WHAT YOU ARE ASKED TO DO: Return every line of text in the material below verbatim, preserving the original line breaks and order.

RECORDS FOR THE TASK:
○ ○ ○ ○ ○ ○ ○

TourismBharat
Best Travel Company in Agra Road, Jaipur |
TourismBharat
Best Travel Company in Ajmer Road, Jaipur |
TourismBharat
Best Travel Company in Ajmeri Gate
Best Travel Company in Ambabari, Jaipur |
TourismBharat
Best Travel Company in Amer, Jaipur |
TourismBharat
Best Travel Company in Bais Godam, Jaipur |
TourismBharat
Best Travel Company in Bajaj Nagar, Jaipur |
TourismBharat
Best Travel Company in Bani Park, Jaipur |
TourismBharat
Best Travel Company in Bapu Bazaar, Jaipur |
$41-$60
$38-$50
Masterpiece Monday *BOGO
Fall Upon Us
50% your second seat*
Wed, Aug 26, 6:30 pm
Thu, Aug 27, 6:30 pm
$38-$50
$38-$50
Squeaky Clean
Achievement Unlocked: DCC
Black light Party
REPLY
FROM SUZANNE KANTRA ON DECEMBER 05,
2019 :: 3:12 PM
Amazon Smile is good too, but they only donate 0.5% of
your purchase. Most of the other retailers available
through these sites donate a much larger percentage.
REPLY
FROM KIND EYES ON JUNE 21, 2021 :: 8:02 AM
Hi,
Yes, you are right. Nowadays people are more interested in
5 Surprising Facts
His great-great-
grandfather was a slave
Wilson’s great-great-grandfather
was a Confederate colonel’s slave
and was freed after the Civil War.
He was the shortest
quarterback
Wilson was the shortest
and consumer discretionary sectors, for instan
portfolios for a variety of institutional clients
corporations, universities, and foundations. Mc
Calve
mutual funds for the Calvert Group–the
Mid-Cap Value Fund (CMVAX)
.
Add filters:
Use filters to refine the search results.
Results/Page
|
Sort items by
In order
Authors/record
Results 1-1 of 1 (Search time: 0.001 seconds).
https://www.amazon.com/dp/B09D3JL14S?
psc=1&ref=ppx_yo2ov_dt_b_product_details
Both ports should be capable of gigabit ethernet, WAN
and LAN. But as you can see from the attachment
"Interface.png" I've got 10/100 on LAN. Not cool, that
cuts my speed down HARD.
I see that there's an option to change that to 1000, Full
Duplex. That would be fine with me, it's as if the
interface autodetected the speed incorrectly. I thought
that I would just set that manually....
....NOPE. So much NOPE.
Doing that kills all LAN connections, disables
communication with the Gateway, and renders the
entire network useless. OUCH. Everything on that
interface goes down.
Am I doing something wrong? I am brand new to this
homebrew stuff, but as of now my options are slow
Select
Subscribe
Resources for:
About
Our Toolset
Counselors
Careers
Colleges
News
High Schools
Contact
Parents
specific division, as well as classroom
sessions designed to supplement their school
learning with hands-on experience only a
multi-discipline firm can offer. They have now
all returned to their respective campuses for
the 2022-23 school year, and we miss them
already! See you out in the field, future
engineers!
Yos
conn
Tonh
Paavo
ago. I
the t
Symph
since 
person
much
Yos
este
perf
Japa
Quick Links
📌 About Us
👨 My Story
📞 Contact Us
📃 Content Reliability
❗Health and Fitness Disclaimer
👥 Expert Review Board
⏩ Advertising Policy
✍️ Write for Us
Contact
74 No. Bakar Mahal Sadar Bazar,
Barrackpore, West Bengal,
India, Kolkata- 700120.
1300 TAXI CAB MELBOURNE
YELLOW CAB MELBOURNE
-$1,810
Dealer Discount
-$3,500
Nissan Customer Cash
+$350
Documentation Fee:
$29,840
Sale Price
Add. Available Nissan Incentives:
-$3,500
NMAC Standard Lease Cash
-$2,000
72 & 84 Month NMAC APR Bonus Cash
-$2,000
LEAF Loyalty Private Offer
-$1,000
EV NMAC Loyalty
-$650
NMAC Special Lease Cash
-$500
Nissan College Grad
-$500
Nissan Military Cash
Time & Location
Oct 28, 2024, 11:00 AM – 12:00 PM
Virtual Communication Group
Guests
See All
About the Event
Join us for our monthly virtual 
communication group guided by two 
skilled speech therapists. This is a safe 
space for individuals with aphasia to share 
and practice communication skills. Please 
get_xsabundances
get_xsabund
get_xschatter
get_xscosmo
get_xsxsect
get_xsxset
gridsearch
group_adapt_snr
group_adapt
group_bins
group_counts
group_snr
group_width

○ ○ ○ ○ ○ ○ ○

WRITTEN ANSWER:
TourismBharat
Best Travel Company in Agra Road, Jaipur |
TourismBharat
Best Travel Company in Ajmer Road, Jaipur |
TourismBharat
Best Travel Company in Ajmeri Gate
Best Travel Company in Ambabari, Jaipur |
TourismBharat
Best Travel Company in Amer, Jaipur |
TourismBharat
Best Travel Company in Bais Godam, Jaipur |
TourismBharat
Best Travel Company in Bajaj Nagar, Jaipur |
TourismBharat
Best Travel Company in Bani Park, Jaipur |
TourismBharat
Best Travel Company in Bapu Bazaar, Jaipur |
$41-$60
$38-$50
Masterpiece Monday *BOGO
Fall Upon Us
50% your second seat*
Wed, Aug 26, 6:30 pm
Thu, Aug 27, 6:30 pm
$38-$50
$38-$50
Squeaky Clean
Achievement Unlocked: DCC
Black light Party
REPLY
FROM SUZANNE KANTRA ON DECEMBER 05,
2019 :: 3:12 PM
Amazon Smile is good too, but they only donate 0.5% of
your purchase. Most of the other retailers available
through these sites donate a much larger percentage.
REPLY
FROM KIND EYES ON JUNE 21, 2021 :: 8:02 AM
Hi,
Yes, you are right. Nowadays people are more interested in
5 Surprising Facts
His great-great-
grandfather was a slave
Wilson’s great-great-grandfather
was a Confederate colonel’s slave
and was freed after the Civil War.
He was the shortest
quarterback
Wilson was the shortest
and consumer discretionary sectors, for instan
portfolios for a variety of institutional clients
corporations, universities, and foundations. Mc
Calve
mutual funds for the Calvert Group–the
Mid-Cap Value Fund (CMVAX)
.
Add filters:
Use filters to refine the search results.
Results/Page
|
Sort items by
In order
Authors/record
Results 1-1 of 1 (Search time: 0.001 seconds).
https://www.amazon.com/dp/B09D3JL14S?
psc=1&ref=ppx_yo2ov_dt_b_product_details
Both ports should be capable of gigabit ethernet, WAN
and LAN. But as you can see from the attachment
"Interface.png" I've got 10/100 on LAN. Not cool, that
cuts my speed down HARD.
I see that there's an option to change that to 1000, Full
Duplex. That would be fine with me, it's as if the
interface autodetected the speed incorrectly. I thought
that I would just set that manually....
....NOPE. So much NOPE.
Doing that kills all LAN connections, disables
communication with the Gateway, and renders the
entire network useless. OUCH. Everything on that
interface goes down.
Am I doing something wrong? I am brand new to this
homebrew stuff, but as of now my options are slow
Select
Subscribe
Resources for:
About
Our Toolset
Counselors
Careers
Colleges
News
High Schools
Contact
Parents
specific division, as well as classroom
sessions designed to supplement their school
learning with hands-on experience only a
multi-discipline firm can offer. They have now
all returned to their respective campuses for
the 2022-23 school year, and we miss them
already! See you out in the field, future
engineers!
Yos
conn
Tonh
Paavo
ago. I
the t
Symph
since 
person
much
Yos
este
perf
Japa
Quick Links
📌 About Us
👨 My Story
📞 Contact Us
📃 Content Reliability
❗Health and Fitness Disclaimer
👥 Expert Review Board
⏩ Advertising Policy
✍️ Write for Us
Contact
74 No. Bakar Mahal Sadar Bazar,
Barrackpore, West Bengal,
India, Kolkata- 700120.
1300 TAXI CAB MELBOURNE
YELLOW CAB MELBOURNE
-$1,810
Dealer Discount
-$3,500
Nissan Customer Cash
+$350
Documentation Fee:
$29,840
Sale Price
Add. Available Nissan Incentives:
-$3,500
NMAC Standard Lease Cash
-$2,000
72 & 84 Month NMAC APR Bonus Cash
-$2,000
LEAF Loyalty Private Offer
-$1,000
EV NMAC Loyalty
-$650
NMAC Special Lease Cash
-$500
Nissan College Grad
-$500
Nissan Military Cash
Time & Location
Oct 28, 2024, 11:00 AM – 12:00 PM
Virtual Communication Group
Guests
See All
About the Event
Join us for our monthly virtual 
communication group guided by two 
skilled speech therapists. This is a safe 
space for individuals with aphasia to share 
and practice communication skills. Please 
get_xsabundances
get_xsabund
get_xschatter
get_xscosmo
get_xsxsect
get_xsxset
gridsearch
group_adapt_snr
group_adapt
group_bins
group_counts
group_snr
group_width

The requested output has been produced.